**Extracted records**

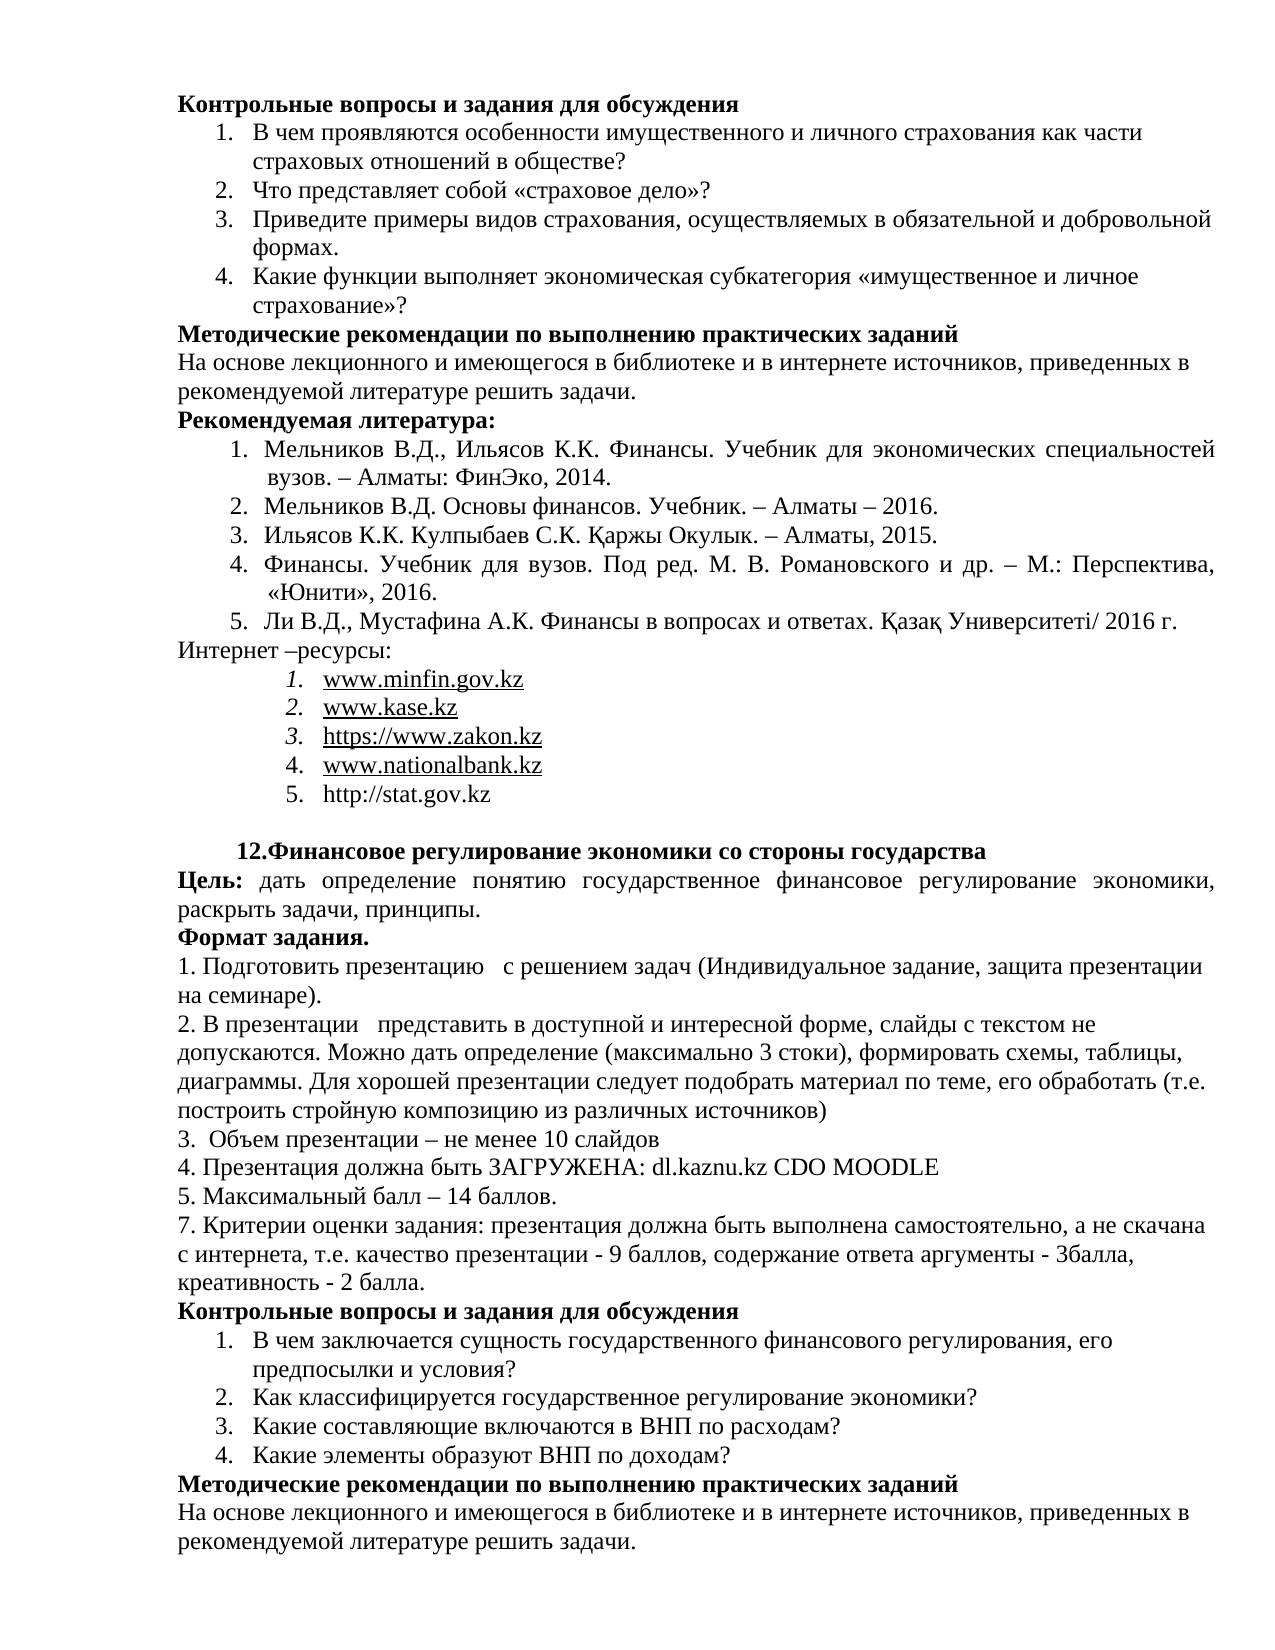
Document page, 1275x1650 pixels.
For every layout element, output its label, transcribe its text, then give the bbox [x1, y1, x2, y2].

list Что представляет собой «страховое дело»? [215, 175, 1216, 204]
list Приведите примеры видов страхования, осуществляемых в обязательной и добровольной формах. [215, 204, 1216, 261]
list www.kase.kz [285, 692, 1216, 721]
text На основе лекционного и имеющегося в библиотеке и в интернете источников, приведенных в рекомендуемой литературе решить задачи. [177, 347, 1216, 405]
list Финансы. Учебник для вузов. Под ред. М. В. Романовского и др. – М.: Перспектива, «Юнити», 2016. [229, 549, 1216, 606]
list Какие элементы образуют ВНП по доходам? [215, 1440, 1216, 1469]
list http://stat.gov.kz [285, 779, 1216, 807]
text Рекомендуемая литература: [177, 405, 1216, 434]
list www.minfin.gov.kz [285, 664, 1216, 692]
list В чем заключается сущность государственного финансового регулирования, его предпосылки и условия? [215, 1325, 1216, 1382]
list Как классифицируется государственное регулирование экономики? [215, 1382, 1216, 1411]
list https://www.zakon.kz [285, 721, 1216, 750]
text Методические рекомендации по выполнению практических заданий [177, 1469, 1216, 1497]
list В чем проявляются особенности имущественного и личного страхования как части страховых отношений в обществе? [215, 117, 1216, 175]
text Контрольные вопросы и задания для обсуждения [177, 1296, 1216, 1325]
list www.nationalbank.kz [285, 750, 1216, 779]
list Мельников В.Д., Ильясов К.К. Финансы. Учебник для экономических специальностей вузов. – Алматы: ФинЭко, 2014. [229, 434, 1216, 491]
text 4. Презентация должна быть ЗАГРУЖЕНА: dl.kaznu.kz CDO MOODLE [177, 1152, 1216, 1181]
list Мельников В.Д. Основы финансов. Учебник. – Алматы – 2016. [229, 491, 1216, 520]
text 7. Критерии оценки задания: презентация должна быть выполнена самостоятельно, а не скачана с интернета, т.е. качество презентации - 9 баллов, содержание ответа аргументы - 3балла, креативность - 2 балла. [177, 1210, 1216, 1296]
text Методические рекомендации по выполнению практических заданий [177, 319, 1216, 347]
list Ильясов К.К. Кулпыбаев С.К. Қаржы Окулык. – Алматы, 2015. [229, 520, 1216, 549]
text 2. В презентации представить в доступной и интересной форме, слайды с текстом не допускаются. Можно дать определение (максимально 3 стоки), формировать схемы, таблицы, диаграммы. Для хорошей презентации следует подобрать материал по теме, его обработать (т.е. построить стройную композицию из различных источников) [177, 1009, 1216, 1124]
list Ли В.Д., Мустафина А.К. Финансы в вопросах и ответах. Қазақ Университеті/ 2016 г. [229, 606, 1216, 635]
text 12.Финансовое регулирование экономики со стороны государства [236, 836, 1216, 865]
text 3. Объем презентации – не менее 10 слайдов [177, 1124, 1216, 1152]
text Цель: дать определение понятию государственное финансовое регулирование экономики, раскрыть задачи, принципы. [177, 865, 1216, 922]
text Контрольные вопросы и задания для обсуждения [177, 89, 1216, 117]
text 1. Подготовить презентацию с решением задач (Индивидуальное задание, защита презентации на семинаре). [177, 951, 1216, 1009]
text 5. Максимальный балл – 14 баллов. [177, 1181, 1216, 1210]
list Какие составляющие включаются в ВНП по расходам? [215, 1411, 1216, 1440]
text Формат задания. [177, 922, 1216, 951]
text Интернет –ресурсы: [177, 635, 1216, 664]
list Какие функции выполняет экономическая субкатегория «имущественное и личное страхование»? [215, 261, 1216, 319]
text На основе лекционного и имеющегося в библиотеке и в интернете источников, приведенных в рекомендуемой литературе решить задачи. [177, 1497, 1216, 1555]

**WORK INSTRUCTIONS**
Set each line of the records down again exactly as it reads. Omit the pictures.

**TASK RESULT**
Document page, 1275x1650 pixels.
For every layout element, output its label, transcribe its text, then give the bbox [x1, y1, x2, y2].

list Что представляет собой «страховое дело»? [215, 175, 1216, 204]
list Приведите примеры видов страхования, осуществляемых в обязательной и добровольной формах. [215, 204, 1216, 261]
list www.kase.kz [285, 692, 1216, 721]
text На основе лекционного и имеющегося в библиотеке и в интернете источников, приведенных в рекомендуемой литературе решить задачи. [177, 347, 1216, 405]
list Финансы. Учебник для вузов. Под ред. М. В. Романовского и др. – М.: Перспектива, «Юнити», 2016. [229, 549, 1216, 606]
list Какие элементы образуют ВНП по доходам? [215, 1440, 1216, 1469]
list http://stat.gov.kz [285, 779, 1216, 807]
text Рекомендуемая литература: [177, 405, 1216, 434]
list www.minfin.gov.kz [285, 664, 1216, 692]
list В чем заключается сущность государственного финансового регулирования, его предпосылки и условия? [215, 1325, 1216, 1382]
list Как классифицируется государственное регулирование экономики? [215, 1382, 1216, 1411]
list https://www.zakon.kz [285, 721, 1216, 750]
text Методические рекомендации по выполнению практических заданий [177, 1469, 1216, 1497]
list В чем проявляются особенности имущественного и личного страхования как части страховых отношений в обществе? [215, 117, 1216, 175]
text Контрольные вопросы и задания для обсуждения [177, 1296, 1216, 1325]
list www.nationalbank.kz [285, 750, 1216, 779]
list Мельников В.Д., Ильясов К.К. Финансы. Учебник для экономических специальностей вузов. – Алматы: ФинЭко, 2014. [229, 434, 1216, 491]
text 4. Презентация должна быть ЗАГРУЖЕНА: dl.kaznu.kz CDO MOODLE [177, 1152, 1216, 1181]
list Мельников В.Д. Основы финансов. Учебник. – Алматы – 2016. [229, 491, 1216, 520]
text 7. Критерии оценки задания: презентация должна быть выполнена самостоятельно, а не скачана с интернета, т.е. качество презентации - 9 баллов, содержание ответа аргументы - 3балла, креативность - 2 балла. [177, 1210, 1216, 1296]
text Методические рекомендации по выполнению практических заданий [177, 319, 1216, 347]
list Ильясов К.К. Кулпыбаев С.К. Қаржы Окулык. – Алматы, 2015. [229, 520, 1216, 549]
text 2. В презентации представить в доступной и интересной форме, слайды с текстом не допускаются. Можно дать определение (максимально 3 стоки), формировать схемы, таблицы, диаграммы. Для хорошей презентации следует подобрать материал по теме, его обработать (т.е. построить стройную композицию из различных источников) [177, 1009, 1216, 1124]
list Ли В.Д., Мустафина А.К. Финансы в вопросах и ответах. Қазақ Университеті/ 2016 г. [229, 606, 1216, 635]
text 12.Финансовое регулирование экономики со стороны государства [236, 836, 1216, 865]
text 3. Объем презентации – не менее 10 слайдов [177, 1124, 1216, 1152]
text Цель: дать определение понятию государственное финансовое регулирование экономики, раскрыть задачи, принципы. [177, 865, 1216, 922]
text Контрольные вопросы и задания для обсуждения [177, 89, 1216, 117]
text 1. Подготовить презентацию с решением задач (Индивидуальное задание, защита презентации на семинаре). [177, 951, 1216, 1009]
text 5. Максимальный балл – 14 баллов. [177, 1181, 1216, 1210]
list Какие составляющие включаются в ВНП по расходам? [215, 1411, 1216, 1440]
text Формат задания. [177, 922, 1216, 951]
text Интернет –ресурсы: [177, 635, 1216, 664]
list Какие функции выполняет экономическая субкатегория «имущественное и личное страхование»? [215, 261, 1216, 319]
text На основе лекционного и имеющегося в библиотеке и в интернете источников, приведенных в рекомендуемой литературе решить задачи. [177, 1497, 1216, 1555]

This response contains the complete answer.